Business
Caisse Reports 9.3% Return in 2025, Underperforming Benchmark
The Caisse de dépôt et placement du Québec (CDPQ) announced a return of 9.3 percent for the year 2025, falling short of its benchmark index, which achieved a return of 10.9 percent. This information was revealed in results published on February 25, 2026. The lower performance was evident across most asset classes, including public equities, private investments, real estate, and infrastructure, all of which reported gains below their respective benchmarks.
In contrast, bonds emerged as the only asset class to outperform its index. At a press conference, CDPQ’s president and CEO, Charles Emond, expressed surprise at the results but noted that many pension plans faced similar challenges. “Yes, it’s surprising when you look at it,” Emond remarked, indicating that the performance was a common issue across the industry.
Emond emphasized the importance of diversifying the Caisse’s portfolio to mitigate risks and adapt to varying market cycles. He stated, “That’s what we’re aiming for so the plans stay healthy every year.” He highlighted that investments in energy sectors, particularly those benefiting from the recent surge in enthusiasm for artificial intelligence, contributed positively to benchmark returns in infrastructure. In contrast, the Caisse’s approach focused on broader diversification to reduce volatility.
Long-Term Performance and Portfolio Adjustments
Despite the recent shortfall, the Caisse has outperformed its benchmark over longer time frames. Over the past five years, the institution recorded an annual return of 6.5 percent, compared to 6.2 percent for the benchmark. This trend continued over ten years, with the Caisse achieving an annual return of 7.2 percent, exceeding the index’s 6.9 percent return.
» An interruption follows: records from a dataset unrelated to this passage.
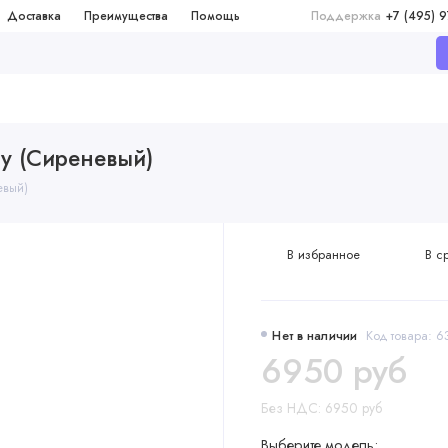
Доставка
Преимущества
Помощь
Поддержка
+7 (495) 
ray (Сиреневый)
евый)
В избранное
В с
Нет в наличии
Код товара: 
6950 руб
Без НДС: 6950 руб
Выберите модель:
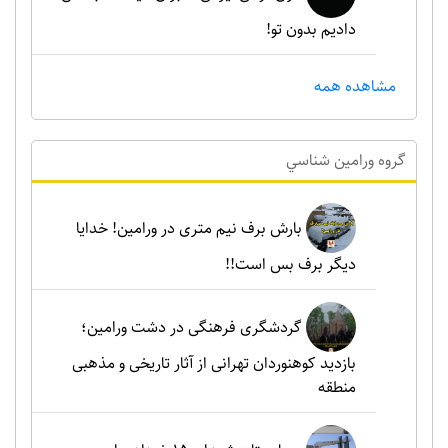
دادیم بدون تو!
مشاهده همه
گروه ورامين شناسي
بارش برف نیم متری در ورامین! خدایا
دیگر برف بس است!!
گردشگری فرهنگی در دشت ورامین؛
بازدید کوهنوردان تهرانی از آثار تاریخی و مذهبی
منطقه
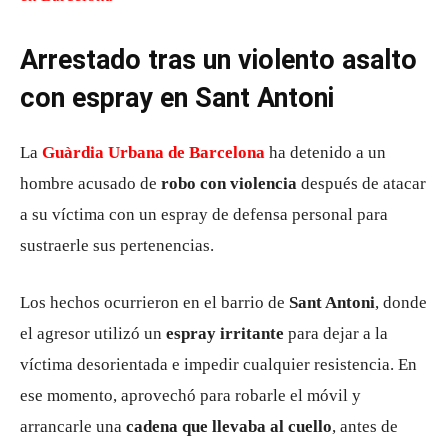
Arrestado tras un violento asalto
con espray en Sant Antoni
La
Guàrdia Urbana de Barcelona
ha detenido a un
hombre acusado de
robo con violencia
después de atacar
a su víctima con un espray de defensa personal para
sustraerle sus pertenencias.
Los hechos ocurrieron en el barrio de
Sant Antoni
, donde
el agresor utilizó un
espray irritante
para dejar a la
víctima desorientada e impedir cualquier resistencia. En
ese momento, aprovechó para robarle el móvil y
arrancarle una
cadena que llevaba al cuello
, antes de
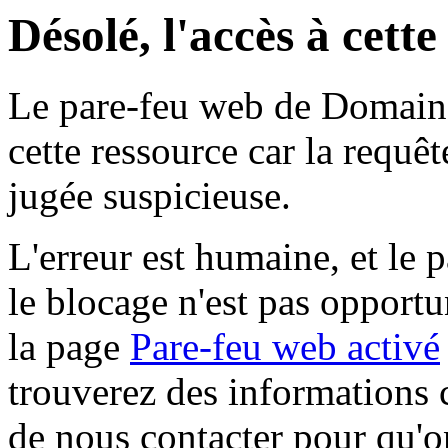
Désolé, l'accès à cett
Le pare-feu web de Domaine 
cette ressource car la requê
jugée suspicieuse.
L'erreur est humaine, et le p
le blocage n'est pas opportu
la page
Pare-feu web activé
trouverez des informations 
de nous contacter pour qu'o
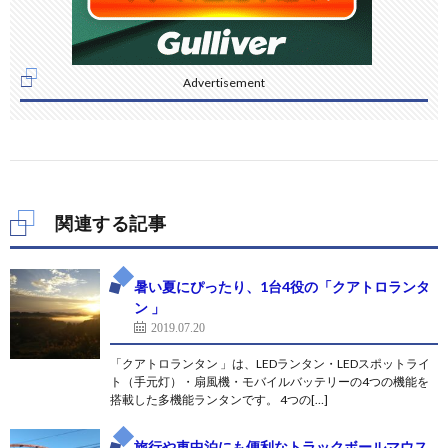
Advertisement
関連する記事
暑い夏にぴったり、1台4役の「クアトロランタ
ン 」
2019.07.20
「クアトロランタン 」は、LEDランタン・LEDスポットライ
ト（手元灯）・扇風機・モバイルバッテリーの4つの機能を
搭載した多機能ランタンです。 4つの[…]
旅行や車中泊にも便利なトラックボールマウス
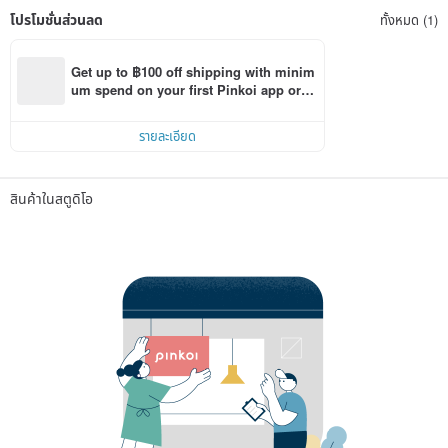
โปรโมชั่นส่วนลด
ทั้งหมด (1)
Get up to ฿100 off shipping with minim
um spend on your first Pinkoi app orde
r within 7 days!
รายละเอียด
สินค้าในสตูดิโอ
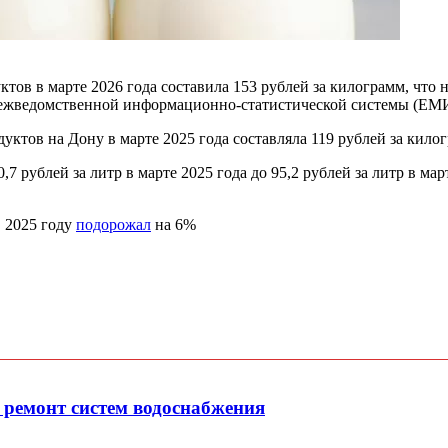
тов в марте 2026 года составила 153 рублей за килограмм, что н
 межведомственной информационно-статистической системы (ЕМ
ктов на Дону в марте 2025 года составляла 119 рублей за кило
0,7 рублей за литр в марте 2025 года до 95,2 рублей за литр в ма
в 2025 году
подорожал
на 6%
 ремонт систем водоснабжения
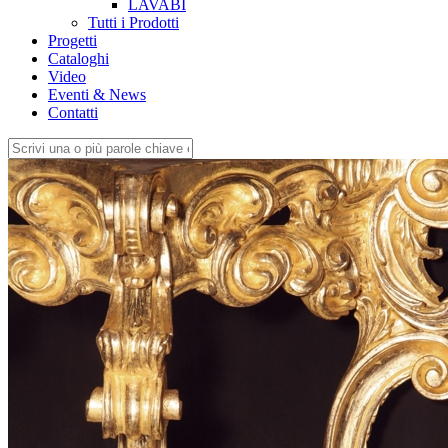
LAVABI
Tutti i Prodotti
Progetti
Cataloghi
Video
Eventi & News
Contatti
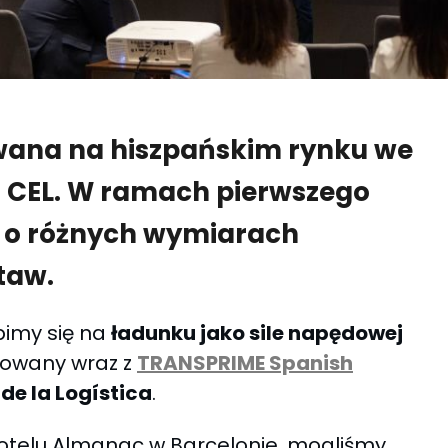
wana na hiszpańskim rynku we
i CEL. W ramach pierwszego
 o różnych wymiarach
taw.
pimy się na
ładunku jako sile napędowej
urowany wraz z
TRANSPRIME Spanish
de la Logística
.
otelu Almanac w Barcelonie, mogliśmy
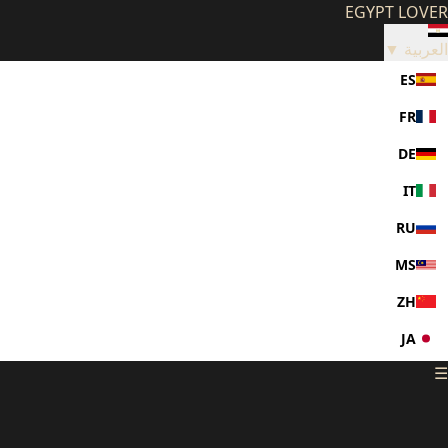
EGYPT LOVER
العربية ▼
ES
FR
DE
IT
RU
MS
ZH
JA
☰
KO
PL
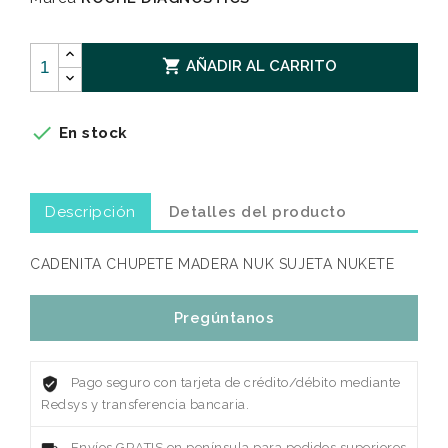

AÑADIR AL CARRITO

En stock
Descripción
Detalles del producto
CADENITA CHUPETE MADERA NUK SUJETA NUKETE
Pregúntanos
Pago seguro con tarjeta de crédito/débito mediante
Redsys y transferencia bancaria.
Envíos GRATIS en península para pedidos superiores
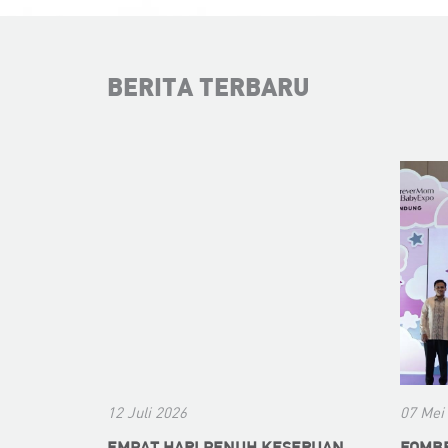
BERITA TERBARU
12 Juli 2026
07 Mei
EMPAT HARI PENUH KESERUAN
FOMBE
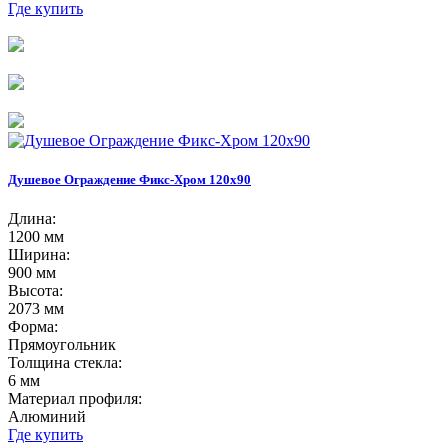
Где купить
Душевое Ограждение Фикс-Хром 120х90
Длина:
1200 мм
Ширина:
900 мм
Высота:
2073 мм
Форма:
Прямоугольник
Толщина стекла:
6 мм
Материал профиля:
Алюминий
Где купить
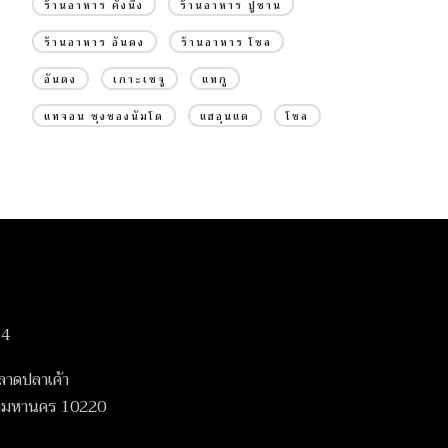
ร้านอาหาร คังนึง
ร้านอาหาร ปูซาน
ร้านอาหาร อันดง
ร้านอาหาร โซล
อันดง
เกาะเชจู
แทกู
แทจอน ชุงชองนัมโด
แฮอุนแด
โซล
14
ลาดปลาเค้า
เทพมหานคร 10220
The real estate sector remains a notable area of concern, with the Caisse’s portfolio yielding only a 0.2 percent return against a benchmark of 1.8 percent. Emond acknowledged that the industry has been undergoing significant transformation over the past five years, prompting the Caisse to make nearly $50 billion in adjustments to its portfolio to better align with market demands.
The transition included a strategic shift away from property management, which Emond described as “a completely different business from being an investor.” The integration of its real estate subsidiary, Ivanhoé Cambridge, has now reached completion, marking 2025 as the first full year of this new structure. “What I wanted to see was progress, and we saw it,” Emond stated regarding this transition.
Operational Efficiency and Asset Management
In addition to the return on investments, the Caisse reported a decrease in operating expenses, which fell to 0.21 percent in 2025, down from 0.23 percent in 2024 and 0.26 percent in 2023. As of December 31, 2025, the Caisse managed assets totaling $517 billion, reflecting its ongoing commitment to financial stability and growth.
The release of this report underscores the Caisse’s challenges in a fluctuating market environment while also highlighting its strategic focus on long-term performance. The leadership’s proactive measures and commitment to adapting the portfolio position the institution for recovery and future growth.